Source data:
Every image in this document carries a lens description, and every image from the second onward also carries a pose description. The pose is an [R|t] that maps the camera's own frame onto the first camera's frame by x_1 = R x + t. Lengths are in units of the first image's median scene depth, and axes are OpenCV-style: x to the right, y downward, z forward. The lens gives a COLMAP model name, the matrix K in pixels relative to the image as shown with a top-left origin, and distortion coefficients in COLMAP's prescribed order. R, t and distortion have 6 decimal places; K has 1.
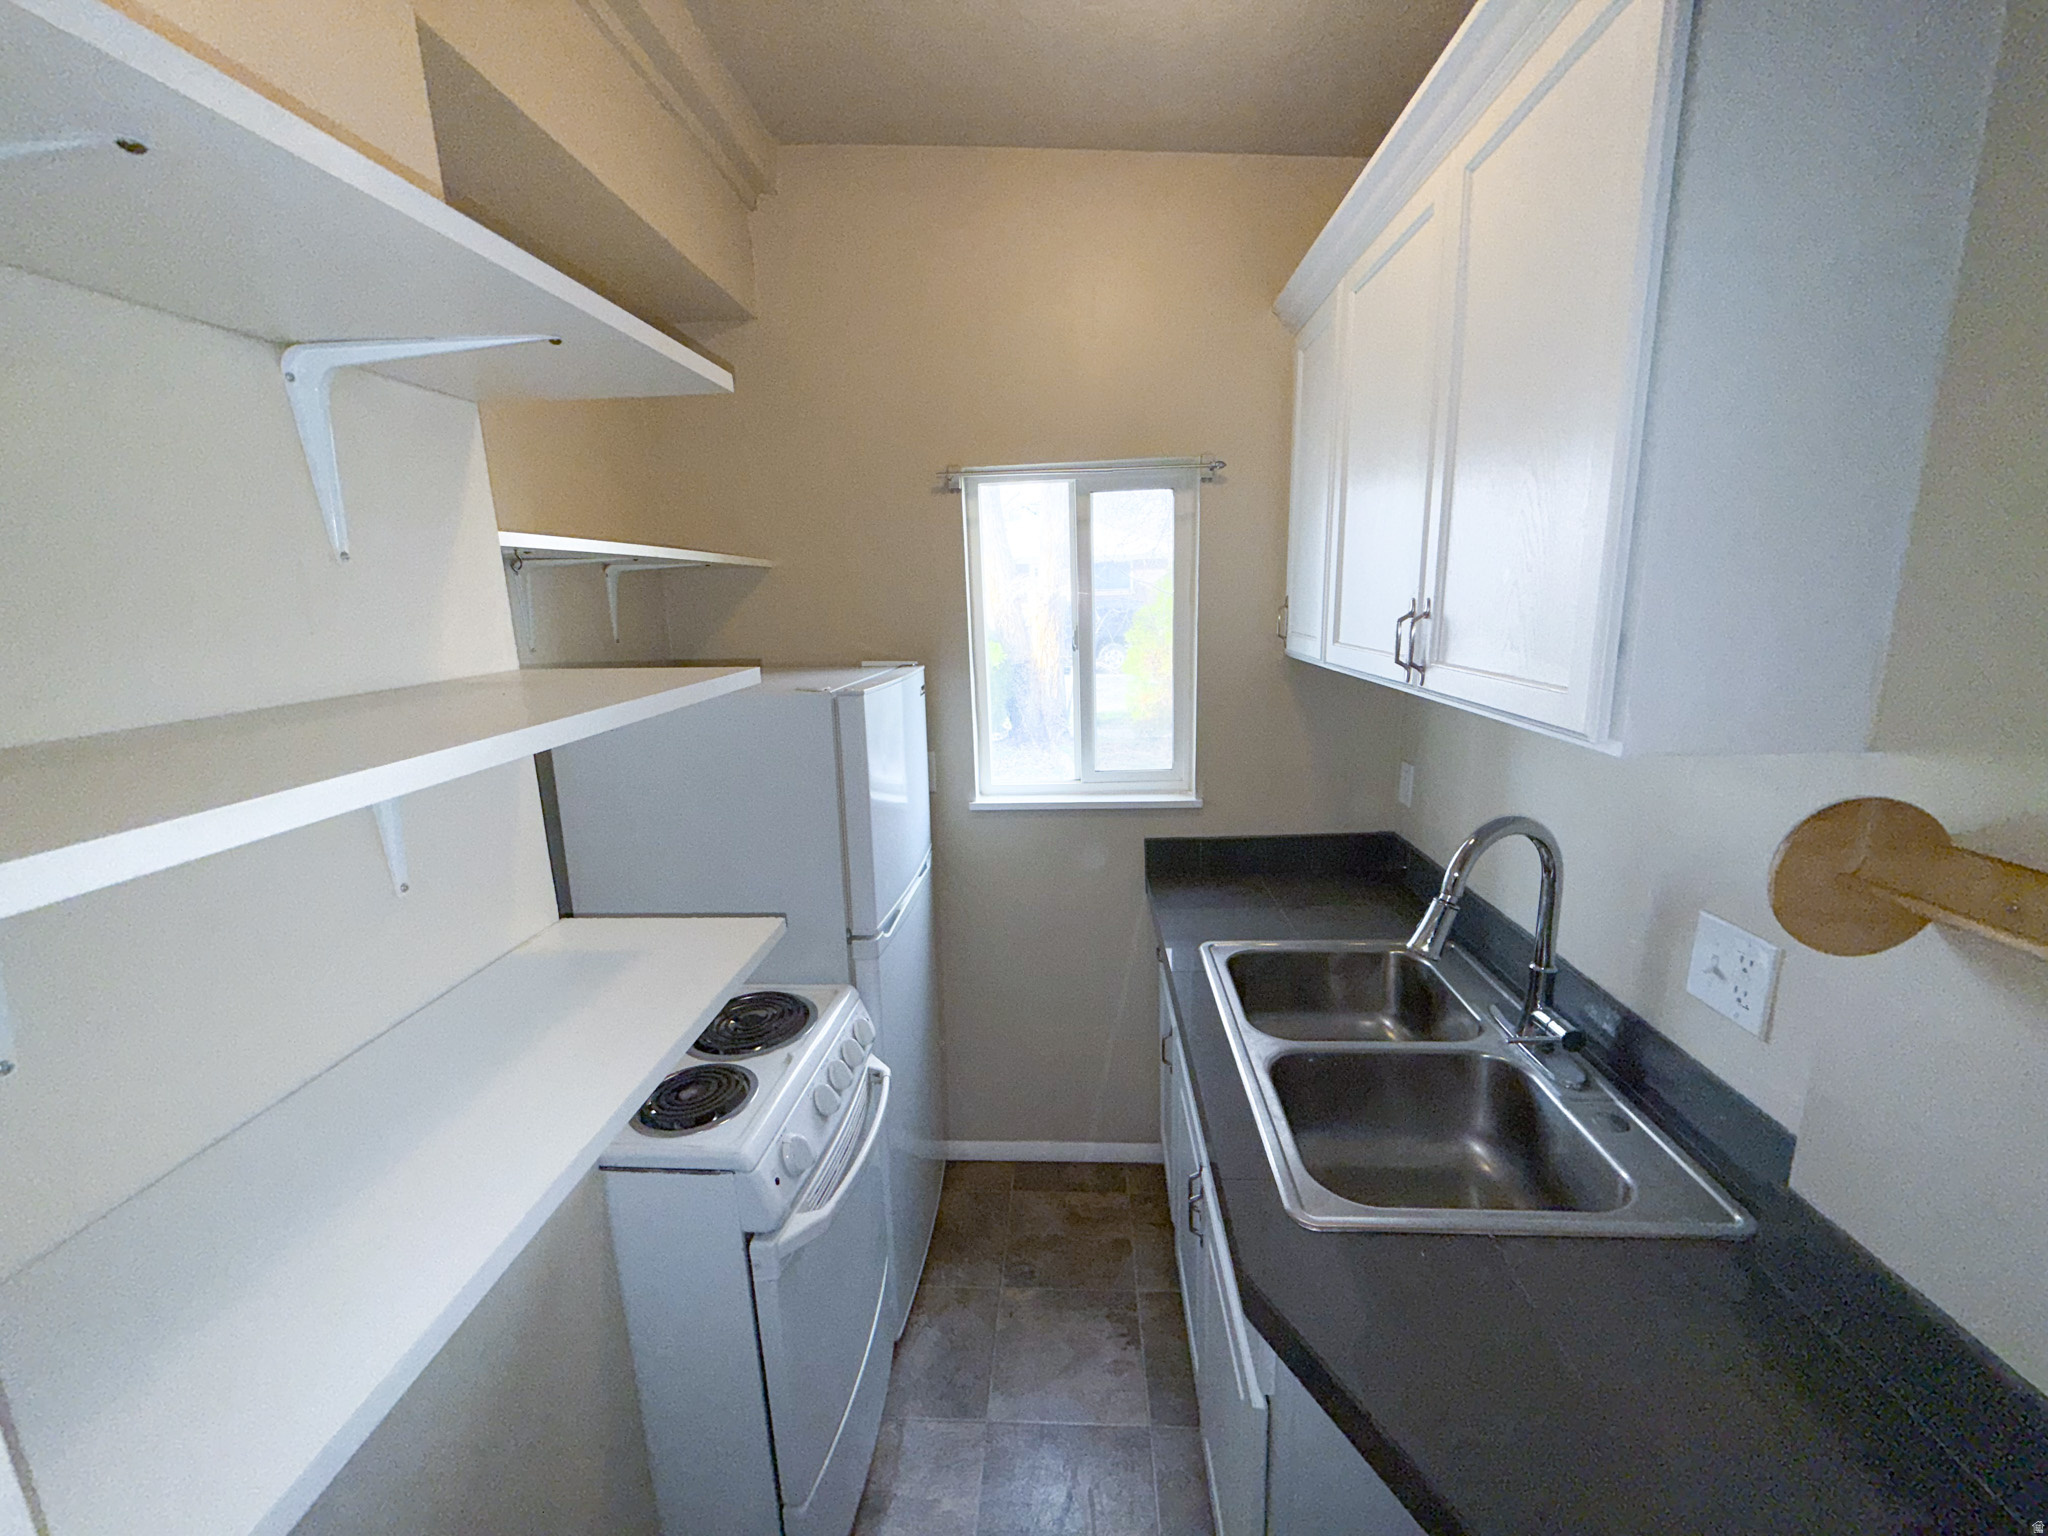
lens RADIAL K [[772.1, 0, 1024.2], [0, 772.1, 775.0], [0, 0, 1]] dist [0.000224, 0.000068]
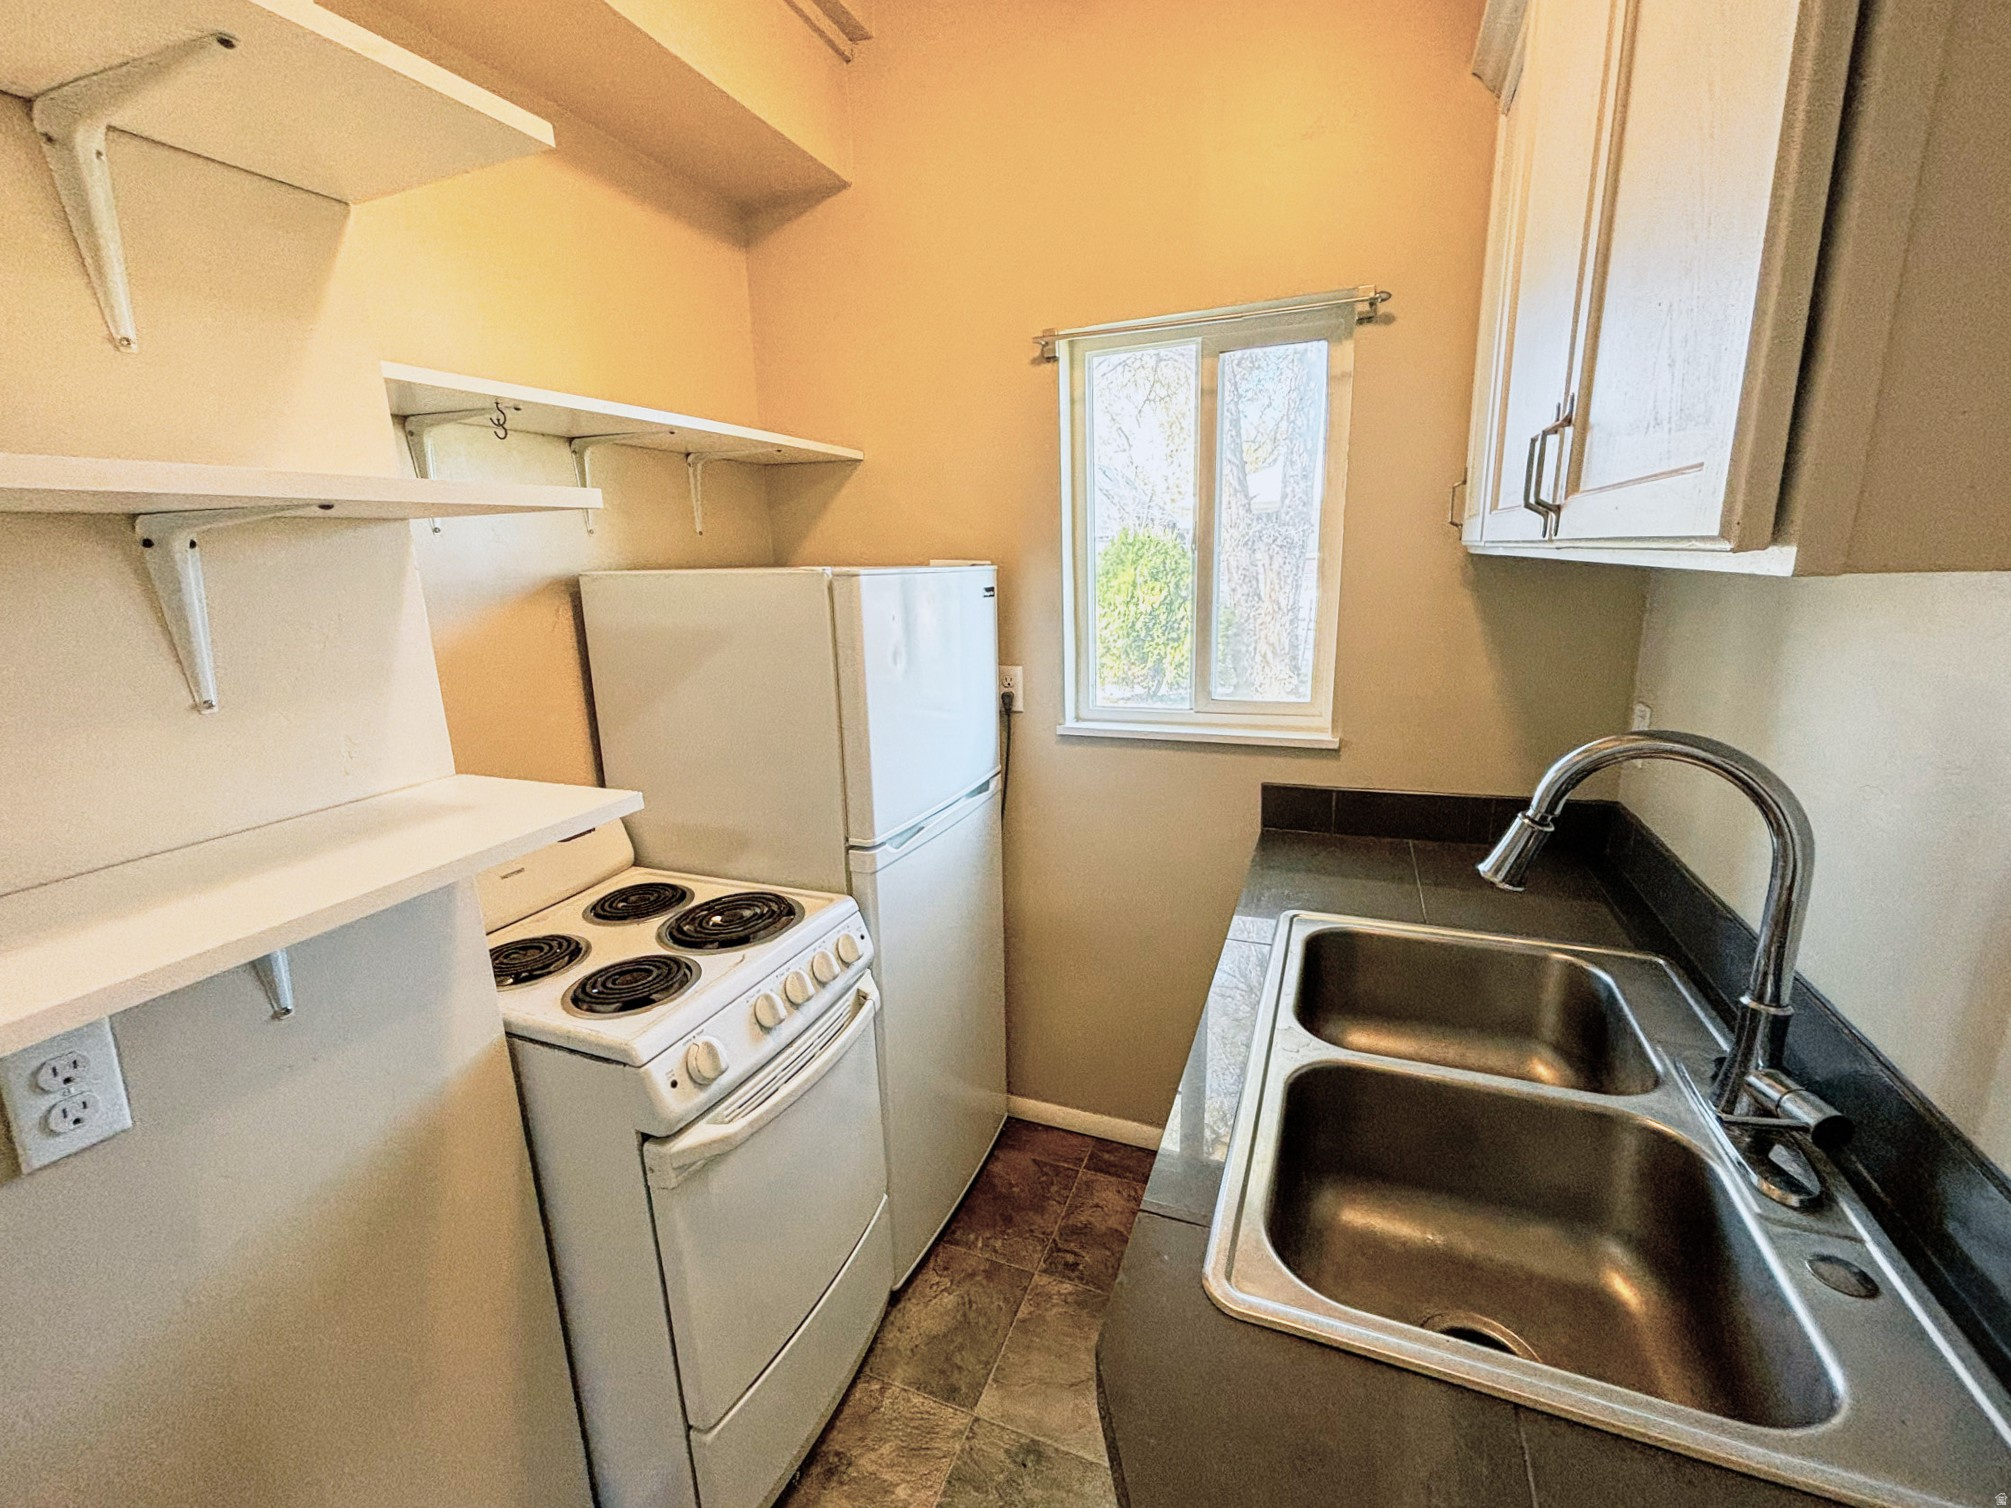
lens RADIAL K [[797.8, 0, 1005.5], [0, 797.8, 754.0], [0, 0, 1]] dist [-0.001559, 0.000072]
pose [[0.948673, 0.077883, -0.306519, 0.228340], [-0.069174, 0.996834, 0.039191, 0.054352], [0.308601, -0.015976, 0.951057, 0.170774]]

Your instructions:
The whole listing should be transcribed exactly, though its pictures must be left out.

Output below:
Every image in this document carries a lens description, and every image from the second onward also carries a pose description. The pose is an [R|t] that maps the camera's own frame onto the first camera's frame by x_1 = R x + t. Lengths are in units of the first image's median scene depth, and axes are OpenCV-style: x to the right, y downward, z forward. The lens gives a COLMAP model name, the matrix K in pixels relative to the image as shown with a top-left origin, and distortion coefficients in COLMAP's prescribed order. R, t and distortion have 6 decimal places; K has 1.
lens RADIAL K [[772.1, 0, 1024.2], [0, 772.1, 775.0], [0, 0, 1]] dist [0.000224, 0.000068]
lens RADIAL K [[797.8, 0, 1005.5], [0, 797.8, 754.0], [0, 0, 1]] dist [-0.001559, 0.000072]
pose [[0.948673, 0.077883, -0.306519, 0.228340], [-0.069174, 0.996834, 0.039191, 0.054352], [0.308601, -0.015976, 0.951057, 0.170774]]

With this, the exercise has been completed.